Hand Tracking and 3-D Pose Estimation

Lab: People Image Analysis Consortium

We have been developing a vision-based hand tracker which can track a rapidly moving and deformed human hand in complicated backgrounds from a monocular camera image inputs. We implemented two methods for different applications of hand tracking. For classification of hand gestures or sign-language words in which the hand moves and is deformed so rapidly, we built a shape transition network which enables to predict hand motions and shape changes. For more precise measurement of hand shape in 3-D, we implemented a quasi real-time tracking system based on 2-D appearance matching using 3-D hand model.

Tracking Hand with Rapid Motion and Gesture Classification using Shape Transition Network

In the human gesture like sign-language, the motion and shape deformation of hand is often so rapid that the captured image is temporally blurred and too difficult to track continuously. However, hand is almost static when the hand shape is important to show the meaning of the gesture. On the other hand, the shape is not much important when the motion is meaningful in the gesture. On that viewpoint, we built a transition network which represents possible shape, position and motion change. Hand position, motion and shape (if possible) are extracted from each image frame of training movies and stored as “stable” nodes storing hand shape (contour of the hand region), position and motion, or as “transition” nodes without shape when hand is blurred. Then they are clustered into representative nodes and connected to each other by a link if they come from successive image frames of a movie. Tracking starts from a certain initial state given in advance, and the well-matched node is searched for in neighborhood of the current node on the network. Multiple hypotheses are tracked in parallel for robust tracking.



Shape Transition Network: blue circles are “stable” nodes and red ones are “transition” nodes.	Tracking result video

For classification of gestures, each training image sequence is embedded onto the network. By mapping each frame of the training sequence to a network node a gesture path is stored on the network. If multiple training sequences are available for one gesture class, all of them are stored. Then the gesture classification can be done by checking which path the tracked node passes through.



Embedded gestures: each gesture is represented as a partial path on the network. If multiple training sequences are available (gesture B) all of them are stored.	Gesture classification result movie: Estimated nodes are overlaid on the input image: the 1^st confident hypothesis is shown as a white line, 2^nd, 3^rd and 4^th ones as red, green and blue lines respectively. The “transition” nodes are shown as yellow squares. Progress bars on the right edge of the movie are confidence of each embedded gesture for the input. In the video, the player shows 7 Japanese Sign Language words from “word 1” to “word 7”. You can see that all gesture have equal confidence at the beginning of each gesture but the correct one finally reaches to the end of word. For some words two models are activated simultaneously due to the two words have similar appearances.

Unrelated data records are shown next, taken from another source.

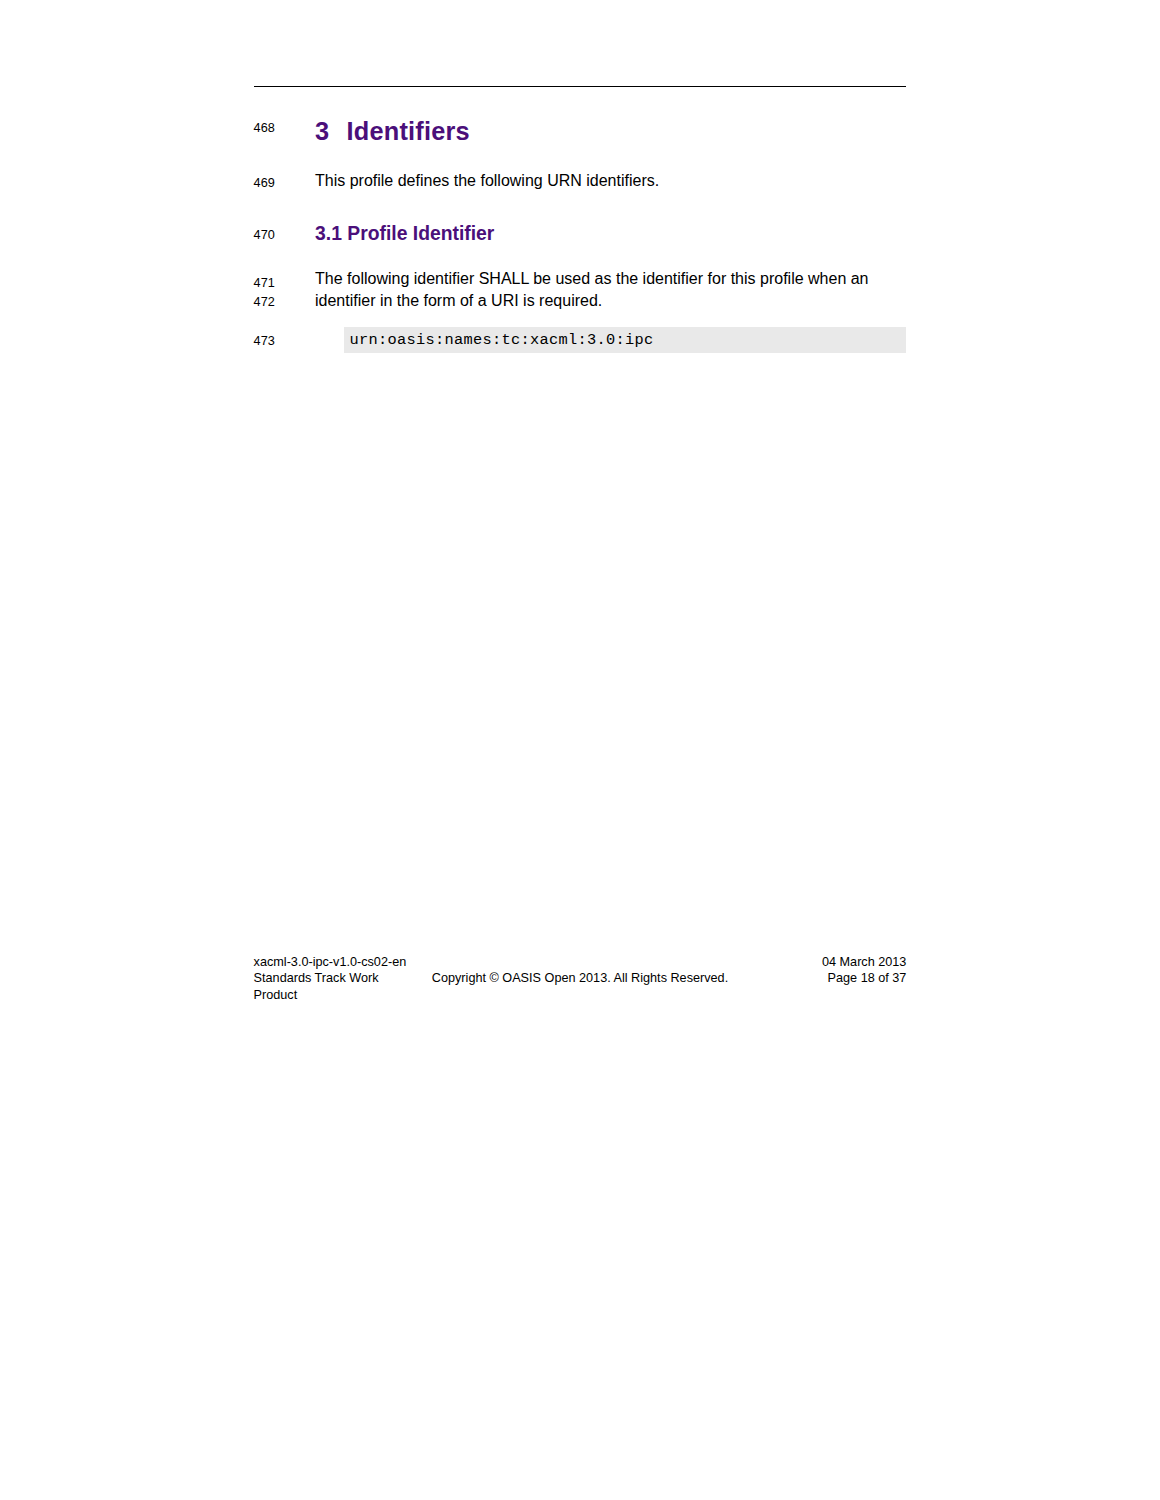468
3 Identifiers
469
This profile defines the following URN identifiers.
470
3.1 Profile Identifier
471
472
The following identifier SHALL be used as the identifier for this profile when an identifier in the form of a URI is required.
473
urn:oasis:names:tc:xacml:3.0:ipc
xacml-3.0-ipc-v1.0-cs02-en
04 March 2013
Standards Track Work Product
Copyright © OASIS Open 2013. All Rights Reserved.
Page 18 of 37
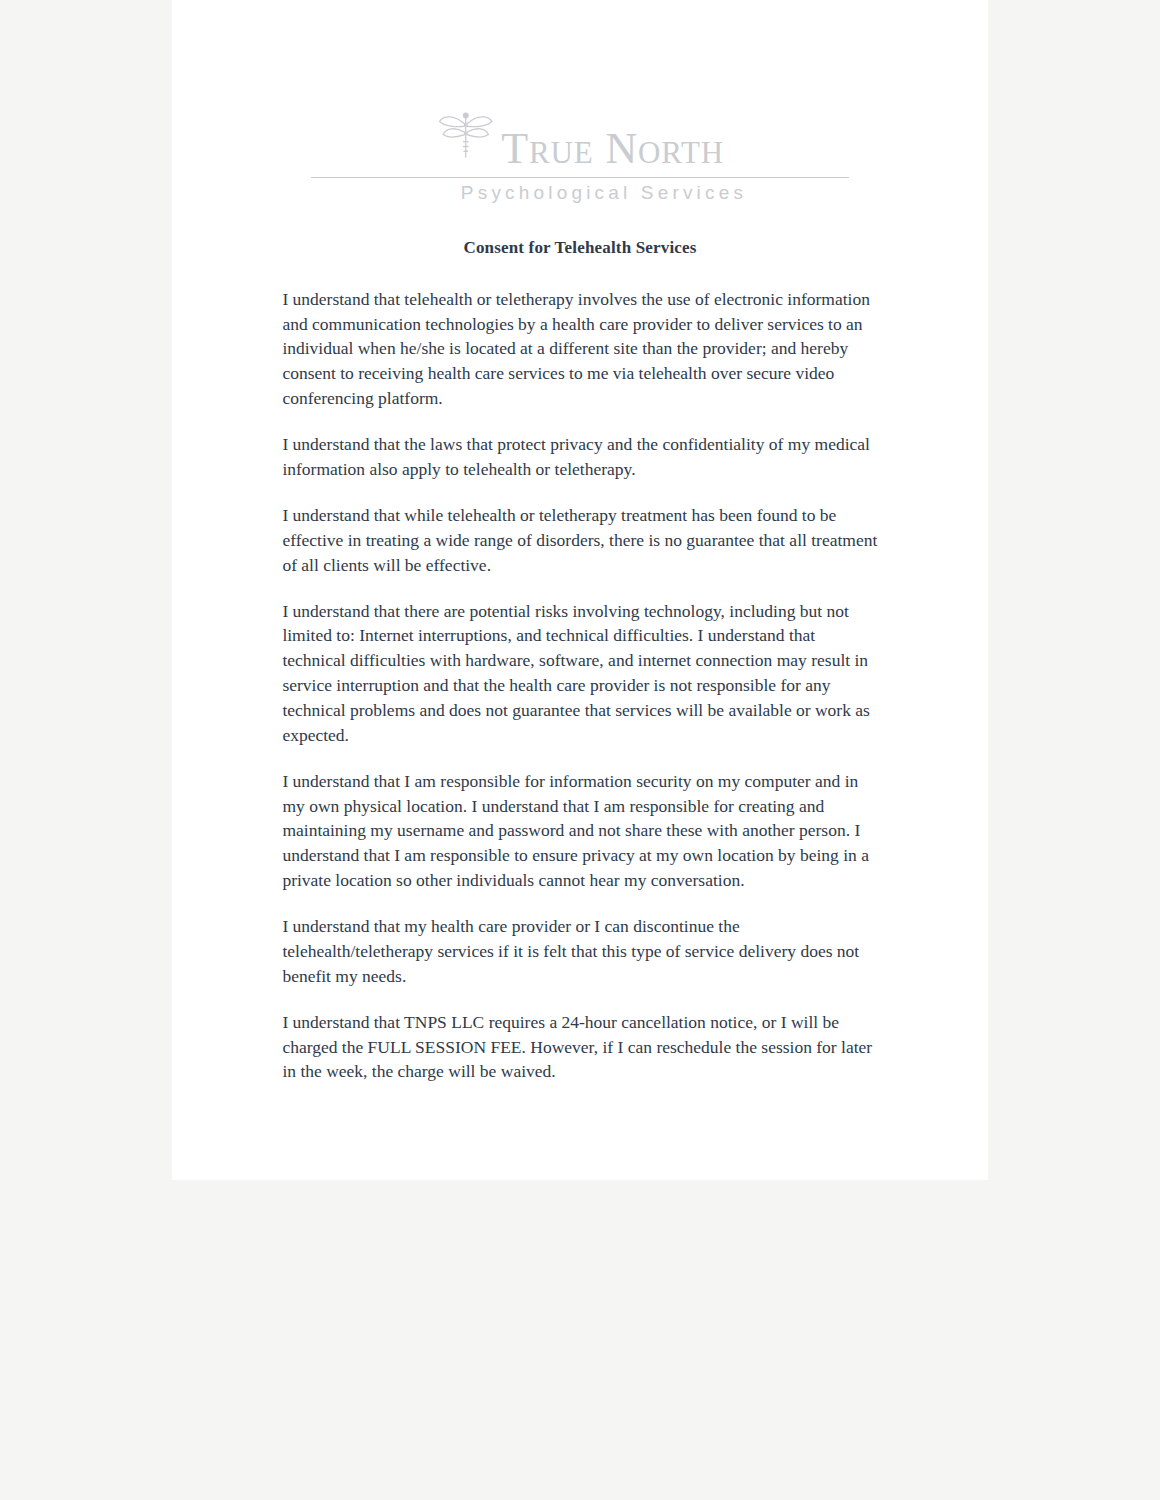True North
Psychological Services
Consent for Telehealth Services
I understand that telehealth or teletherapy involves the use of electronic information and communication technologies by a health care provider to deliver services to an individual when he/she is located at a different site than the provider; and hereby consent to receiving health care services to me via telehealth over secure video conferencing platform.
I understand that the laws that protect privacy and the confidentiality of my medical information also apply to telehealth or teletherapy.
I understand that while telehealth or teletherapy treatment has been found to be effective in treating a wide range of disorders, there is no guarantee that all treatment of all clients will be effective.
I understand that there are potential risks involving technology, including but not limited to: Internet interruptions, and technical difficulties. I understand that technical difficulties with hardware, software, and internet connection may result in service interruption and that the health care provider is not responsible for any technical problems and does not guarantee that services will be available or work as expected.
I understand that I am responsible for information security on my computer and in my own physical location. I understand that I am responsible for creating and maintaining my username and password and not share these with another person. I understand that I am responsible to ensure privacy at my own location by being in a private location so other individuals cannot hear my conversation.
I understand that my health care provider or I can discontinue the telehealth/teletherapy services if it is felt that this type of service delivery does not benefit my needs.
I understand that TNPS LLC requires a 24-hour cancellation notice, or I will be charged the FULL SESSION FEE. However, if I can reschedule the session for later in the week, the charge will be waived.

3-D Hand Pose Estimation based on Appearance Matching by Considering Deformation Feasibility

For more precise posture estimation such as the measurement of joint angles of each finger, we developed a 3-D model-based pose estimation system. The system stores many possible CG hand generated from 3-D hand model as “model appearances” changing the pose parameters (i.e. each joint angles and viewing orientation). Since each appearance is bound to the pose parameters which generate that appearance, the pose parameters for the input image can be retrieved by matching the model appearances to the input appearance. Because of very high degree of freedom of human hand, it requires huge storage space to store all possible appearances in quite precise intervals and to match them to the input. Therefore the system sparsely stores the appearances with their feasible deformation classes and evaluates the matching degree considering the feasible deformation of each appearance.



Overview of the pose estimation by appearance matching	Feasible deformation class for a certain model appearance (prototype): a fixed number of points are sampled on the hand contour as the appearance feature. Then collect vectorized features by slightly changing the 3-D model parameters around the prototype. By applying PCA (Principal Component Analysis), the eigenspace is obtained as the representation of the feasible deformation for the prototype. Eigen vectors are shown in the figure. [ e1 deformation animation e2 deformation animation e3 deformation animation ] In the current implementation, we use 20 dimensions with the largest eigenvalues.

Estimated 3-D shapes for various hands: left images of image pairs are inputs and right ones are the estimates.

(top) Pose estimation movie by a real-time estimation system. The system is implemented on a PC-cluster hardware which consists of 16 PC nodes (PIII 1GHz and 2GB memory).

(bottom) System working scene. Real-time estimation is established. This version assumes that the wrist position is easily extracted by an extra cloth (black sleeve). The latest version can automatically extract the wrist without any extra cloth.


(left and right) An extension to complicated backgrounds. This version extracts the visual cues of intensity edges and skin color regions and then matches the model’s silhouette and occluding boundaries of each part to the visual cues. These are offline processing results.

Current work

A hand often grasps an object on the desk or operates a tool. The current work of this project is to detect hand grasping objects in desktop scenes. For such scenes, the hand contour is not completely extracted or false contours are obtained due to occlusion by the grasped objects. In addition skin color region are unstable features that the contours are perturbed under various illumination conditions. We are considering that combination of partial visible contours make feasible hypothesis of hand position and pose.